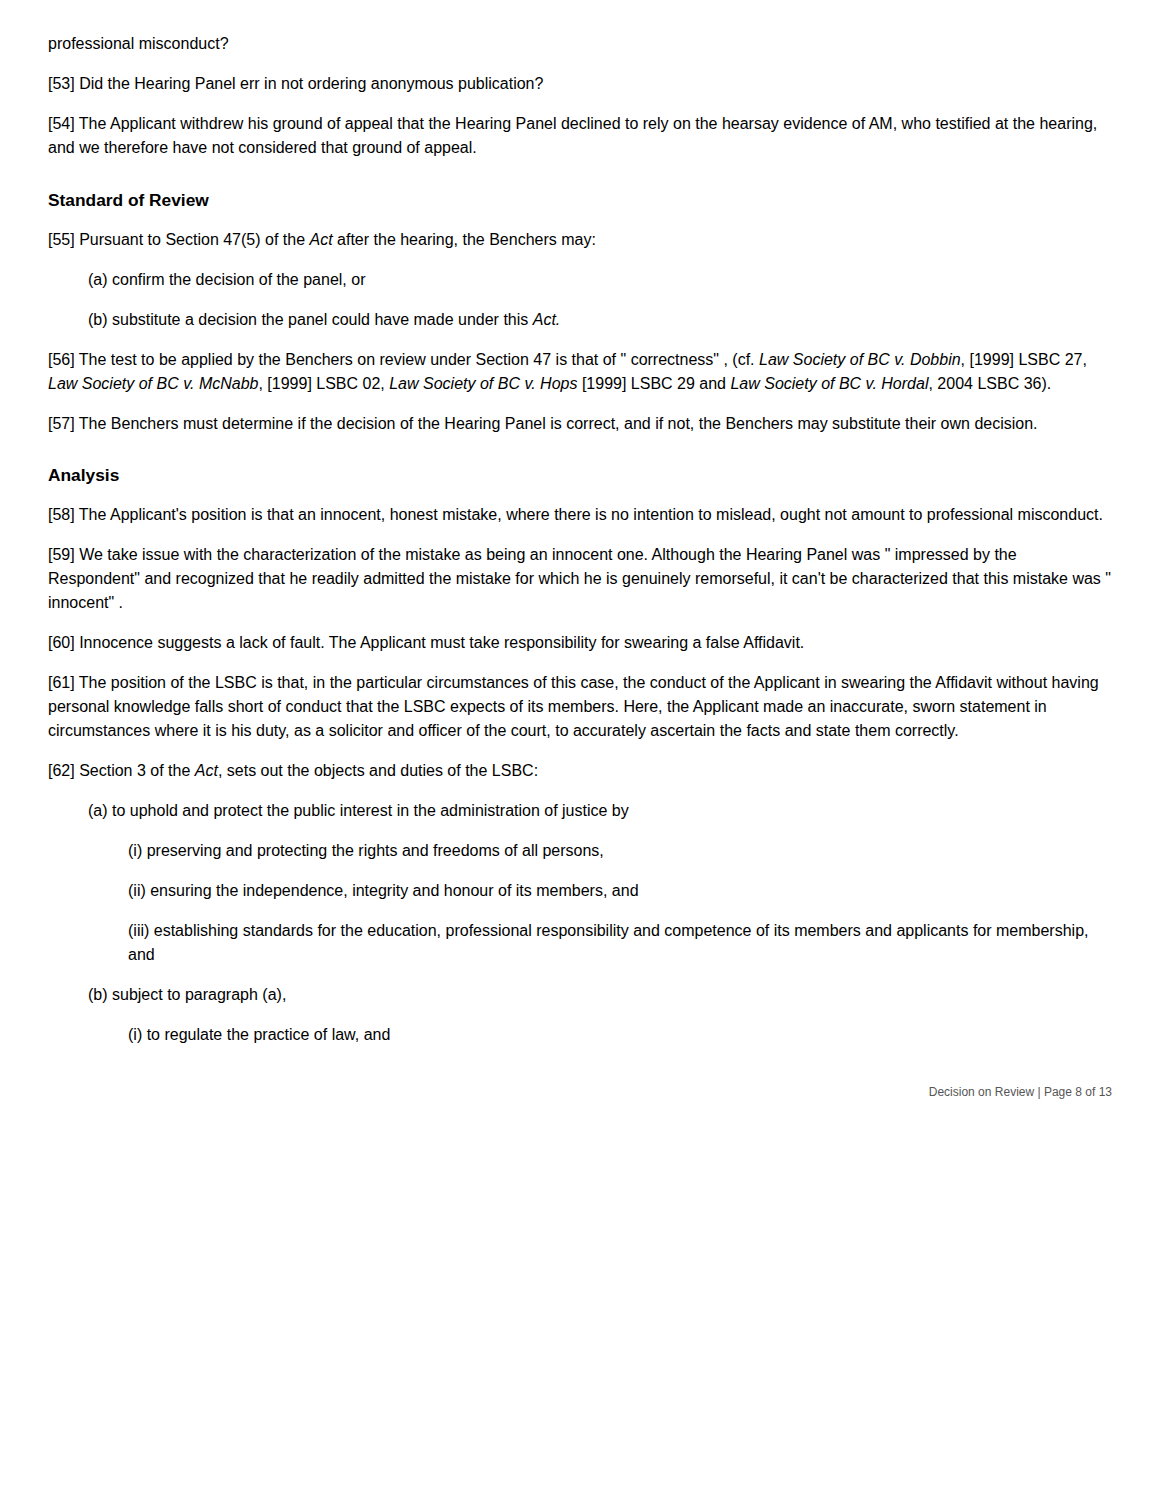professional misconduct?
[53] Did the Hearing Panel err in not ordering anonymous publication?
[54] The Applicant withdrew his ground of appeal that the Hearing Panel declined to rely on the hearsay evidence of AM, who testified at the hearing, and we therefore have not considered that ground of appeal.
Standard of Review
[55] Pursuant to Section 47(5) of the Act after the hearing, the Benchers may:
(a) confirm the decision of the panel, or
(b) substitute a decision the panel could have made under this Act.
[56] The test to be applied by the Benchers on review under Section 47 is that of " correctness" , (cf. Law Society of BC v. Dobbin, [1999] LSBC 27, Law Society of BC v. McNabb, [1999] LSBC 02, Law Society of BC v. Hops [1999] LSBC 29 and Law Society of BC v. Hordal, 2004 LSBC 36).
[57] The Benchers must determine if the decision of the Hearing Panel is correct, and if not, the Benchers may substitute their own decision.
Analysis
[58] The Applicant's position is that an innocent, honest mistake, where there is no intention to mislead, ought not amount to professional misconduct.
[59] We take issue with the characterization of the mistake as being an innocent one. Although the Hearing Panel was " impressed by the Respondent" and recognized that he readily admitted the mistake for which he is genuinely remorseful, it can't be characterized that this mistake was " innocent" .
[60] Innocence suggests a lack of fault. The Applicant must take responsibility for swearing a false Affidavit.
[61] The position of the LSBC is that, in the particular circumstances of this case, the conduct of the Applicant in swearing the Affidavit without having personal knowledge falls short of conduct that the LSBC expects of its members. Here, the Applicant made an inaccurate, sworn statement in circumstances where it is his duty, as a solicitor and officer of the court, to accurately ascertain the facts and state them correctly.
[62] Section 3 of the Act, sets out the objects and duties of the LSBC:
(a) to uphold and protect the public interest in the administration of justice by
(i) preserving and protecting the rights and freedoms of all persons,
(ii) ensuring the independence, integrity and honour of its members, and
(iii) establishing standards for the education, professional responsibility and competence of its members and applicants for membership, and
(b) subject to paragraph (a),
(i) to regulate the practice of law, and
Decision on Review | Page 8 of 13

◆ **WHAT THE TASK ASKS**:
Leaving every picture behind, retype the entries above exactly, from the first line through the line with "Standard of Review", and stop there.

◆ **ANSWER TO THIS TASK**:
professional misconduct?
[53] Did the Hearing Panel err in not ordering anonymous publication?
[54] The Applicant withdrew his ground of appeal that the Hearing Panel declined to rely on the hearsay evidence of AM, who testified at the hearing, and we therefore have not considered that ground of appeal.
Standard of Review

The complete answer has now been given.